* The problem:
Arrange every line of the data below as a Markdown table with two columns, "No." for the row number and "Entry" for the line. Omit any blank lines.

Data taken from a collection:
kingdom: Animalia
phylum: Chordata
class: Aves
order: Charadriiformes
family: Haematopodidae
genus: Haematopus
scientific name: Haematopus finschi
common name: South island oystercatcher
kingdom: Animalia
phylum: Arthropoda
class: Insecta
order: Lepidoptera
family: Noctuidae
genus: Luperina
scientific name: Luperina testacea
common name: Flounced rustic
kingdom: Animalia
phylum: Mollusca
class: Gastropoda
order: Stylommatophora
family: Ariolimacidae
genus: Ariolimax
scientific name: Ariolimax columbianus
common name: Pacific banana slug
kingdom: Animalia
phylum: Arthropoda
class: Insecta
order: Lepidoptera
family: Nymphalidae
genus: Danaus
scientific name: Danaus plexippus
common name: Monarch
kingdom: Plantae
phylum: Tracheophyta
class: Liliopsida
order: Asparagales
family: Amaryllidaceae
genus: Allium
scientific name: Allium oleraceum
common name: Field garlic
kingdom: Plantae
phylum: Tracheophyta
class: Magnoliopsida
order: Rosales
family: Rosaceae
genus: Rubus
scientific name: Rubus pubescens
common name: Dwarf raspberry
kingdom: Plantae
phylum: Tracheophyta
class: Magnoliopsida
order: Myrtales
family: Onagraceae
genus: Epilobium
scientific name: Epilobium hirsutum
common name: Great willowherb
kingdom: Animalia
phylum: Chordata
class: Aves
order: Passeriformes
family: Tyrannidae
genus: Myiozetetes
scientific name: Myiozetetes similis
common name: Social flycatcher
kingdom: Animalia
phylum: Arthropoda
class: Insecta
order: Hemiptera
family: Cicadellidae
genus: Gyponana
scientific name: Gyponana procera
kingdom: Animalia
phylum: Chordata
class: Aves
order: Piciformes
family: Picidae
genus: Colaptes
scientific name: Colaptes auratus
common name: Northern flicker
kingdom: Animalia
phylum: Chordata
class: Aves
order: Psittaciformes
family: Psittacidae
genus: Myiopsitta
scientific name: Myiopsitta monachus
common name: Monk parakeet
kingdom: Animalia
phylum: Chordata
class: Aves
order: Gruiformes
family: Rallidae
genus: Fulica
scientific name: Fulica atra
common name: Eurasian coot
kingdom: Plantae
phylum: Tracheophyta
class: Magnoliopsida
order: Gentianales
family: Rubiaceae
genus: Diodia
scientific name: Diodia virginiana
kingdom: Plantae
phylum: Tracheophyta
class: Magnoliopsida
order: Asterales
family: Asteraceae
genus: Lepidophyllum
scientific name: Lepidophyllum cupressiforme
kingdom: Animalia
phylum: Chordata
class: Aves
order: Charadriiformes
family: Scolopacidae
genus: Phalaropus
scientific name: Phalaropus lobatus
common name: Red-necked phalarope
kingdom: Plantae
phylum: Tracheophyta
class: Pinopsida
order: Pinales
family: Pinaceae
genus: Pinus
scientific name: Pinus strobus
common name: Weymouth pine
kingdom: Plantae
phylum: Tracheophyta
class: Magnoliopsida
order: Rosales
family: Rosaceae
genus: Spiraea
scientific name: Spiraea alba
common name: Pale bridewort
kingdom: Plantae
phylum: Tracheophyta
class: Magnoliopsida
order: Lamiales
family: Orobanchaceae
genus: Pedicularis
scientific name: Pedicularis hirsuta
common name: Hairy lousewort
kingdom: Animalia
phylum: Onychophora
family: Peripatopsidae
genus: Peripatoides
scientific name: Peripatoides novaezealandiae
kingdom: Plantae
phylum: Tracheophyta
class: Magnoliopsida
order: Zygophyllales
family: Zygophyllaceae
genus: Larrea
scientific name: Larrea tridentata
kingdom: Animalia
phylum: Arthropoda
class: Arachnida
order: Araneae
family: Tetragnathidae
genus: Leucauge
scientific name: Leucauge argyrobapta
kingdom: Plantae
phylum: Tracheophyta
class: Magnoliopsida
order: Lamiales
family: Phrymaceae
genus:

* Answer to this exercise:
| No. | Entry |
|---|---|
| 1 | kingdom: Animalia |
| 2 | phylum: Chordata |
| 3 | class: Aves |
| 4 | order: Charadriiformes |
| 5 | family: Haematopodidae |
| 6 | genus: Haematopus |
| 7 | scientific name: Haematopus finschi |
| 8 | common name: South island oystercatcher |
| 9 | kingdom: Animalia |
| 10 | phylum: Arthropoda |
| 11 | class: Insecta |
| 12 | order: Lepidoptera |
| 13 | family: Noctuidae |
| 14 | genus: Luperina |
| 15 | scientific name: Luperina testacea |
| 16 | common name: Flounced rustic |
| 17 | kingdom: Animalia |
| 18 | phylum: Mollusca |
| 19 | class: Gastropoda |
| 20 | order: Stylommatophora |
| 21 | family: Ariolimacidae |
| 22 | genus: Ariolimax |
| 23 | scientific name: Ariolimax columbianus |
| 24 | common name: Pacific banana slug |
| 25 | kingdom: Animalia |
| 26 | phylum: Arthropoda |
| 27 | class: Insecta |
| 28 | order: Lepidoptera |
| 29 | family: Nymphalidae |
| 30 | genus: Danaus |
| 31 | scientific name: Danaus plexippus |
| 32 | common name: Monarch |
| 33 | kingdom: Plantae |
| 34 | phylum: Tracheophyta |
| 35 | class: Liliopsida |
| 36 | order: Asparagales |
| 37 | family: Amaryllidaceae |
| 38 | genus: Allium |
| 39 | scientific name: Allium oleraceum |
| 40 | common name: Field garlic |
| 41 | kingdom: Plantae |
| 42 | phylum: Tracheophyta |
| 43 | class: Magnoliopsida |
| 44 | order: Rosales |
| 45 | family: Rosaceae |
| 46 | genus: Rubus |
| 47 | scientific name: Rubus pubescens |
| 48 | common name: Dwarf raspberry |
| 49 | kingdom: Plantae |
| 50 | phylum: Tracheophyta |
| 51 | class: Magnoliopsida |
| 52 | order: Myrtales |
| 53 | family: Onagraceae |
| 54 | genus: Epilobium |
| 55 | scientific name: Epilobium hirsutum |
| 56 | common name: Great willowherb |
| 57 | kingdom: Animalia |
| 58 | phylum: Chordata |
| 59 | class: Aves |
| 60 | order: Passeriformes |
| 61 | family: Tyrannidae |
| 62 | genus: Myiozetetes |
| 63 | scientific name: Myiozetetes similis |
| 64 | common name: Social flycatcher |
| 65 | kingdom: Animalia |
| 66 | phylum: Arthropoda |
| 67 | class: Insecta |
| 68 | order: Hemiptera |
| 69 | family: Cicadellidae |
| 70 | genus: Gyponana |
| 71 | scientific name: Gyponana procera |
| 72 | kingdom: Animalia |
| 73 | phylum: Chordata |
| 74 | class: Aves |
| 75 | order: Piciformes |
| 76 | family: Picidae |
| 77 | genus: Colaptes |
| 78 | scientific name: Colaptes auratus |
| 79 | common name: Northern flicker |
| 80 | kingdom: Animalia |
| 81 | phylum: Chordata |
| 82 | class: Aves |
| 83 | order: Psittaciformes |
| 84 | family: Psittacidae |
| 85 | genus: Myiopsitta |
| 86 | scientific name: Myiopsitta monachus |
| 87 | common name: Monk parakeet |
| 88 | kingdom: Animalia |
| 89 | phylum: Chordata |
| 90 | class: Aves |
| 91 | order: Gruiformes |
| 92 | family: Rallidae |
| 93 | genus: Fulica |
| 94 | scientific name: Fulica atra |
| 95 | common name: Eurasian coot |
| 96 | kingdom: Plantae |
| 97 | phylum: Tracheophyta |
| 98 | class: Magnoliopsida |
| 99 | order: Gentianales |
| 100 | family: Rubiaceae |
| 101 | genus: Diodia |
| 102 | scientific name: Diodia virginiana |
| 103 | kingdom: Plantae |
| 104 | phylum: Tracheophyta |
| 105 | class: Magnoliopsida |
| 106 | order: Asterales |
| 107 | family: Asteraceae |
| 108 | genus: Lepidophyllum |
| 109 | scientific name: Lepidophyllum cupressiforme |
| 110 | kingdom: Animalia |
| 111 | phylum: Chordata |
| 112 | class: Aves |
| 113 | order: Charadriiformes |
| 114 | family: Scolopacidae |
| 115 | genus: Phalaropus |
| 116 | scientific name: Phalaropus lobatus |
| 117 | common name: Red-necked phalarope |
| 118 | kingdom: Plantae |
| 119 | phylum: Tracheophyta |
| 120 | class: Pinopsida |
| 121 | order: Pinales |
| 122 | family: Pinaceae |
| 123 | genus: Pinus |
| 124 | scientific name: Pinus strobus |
| 125 | common name: Weymouth pine |
| 126 | kingdom: Plantae |
| 127 | phylum: Tracheophyta |
| 128 | class: Magnoliopsida |
| 129 | order: Rosales |
| 130 | family: Rosaceae |
| 131 | genus: Spiraea |
| 132 | scientific name: Spiraea alba |
| 133 | common name: Pale bridewort |
| 134 | kingdom: Plantae |
| 135 | phylum: Tracheophyta |
| 136 | class: Magnoliopsida |
| 137 | order: Lamiales |
| 138 | family: Orobanchaceae |
| 139 | genus: Pedicularis |
| 140 | scientific name: Pedicularis hirsuta |
| 141 | common name: Hairy lousewort |
| 142 | kingdom: Animalia |
| 143 | phylum: Onychophora |
| 144 | family: Peripatopsidae |
| 145 | genus: Peripatoides |
| 146 | scientific name: Peripatoides novaezealandiae |
| 147 | kingdom: Plantae |
| 148 | phylum: Tracheophyta |
| 149 | class: Magnoliopsida |
| 150 | order: Zygophyllales |
| 151 | family: Zygophyllaceae |
| 152 | genus: Larrea |
| 153 | scientific name: Larrea tridentata |
| 154 | kingdom: Animalia |
| 155 | phylum: Arthropoda |
| 156 | class: Arachnida |
| 157 | order: Araneae |
| 158 | family: Tetragnathidae |
| 159 | genus: Leucauge |
| 160 | scientific name: Leucauge argyrobapta |
| 161 | kingdom: Plantae |
| 162 | phylum: Tracheophyta |
| 163 | class: Magnoliopsida |
| 164 | order: Lamiales |
| 165 | family: Phrymaceae |
| 166 | genus: |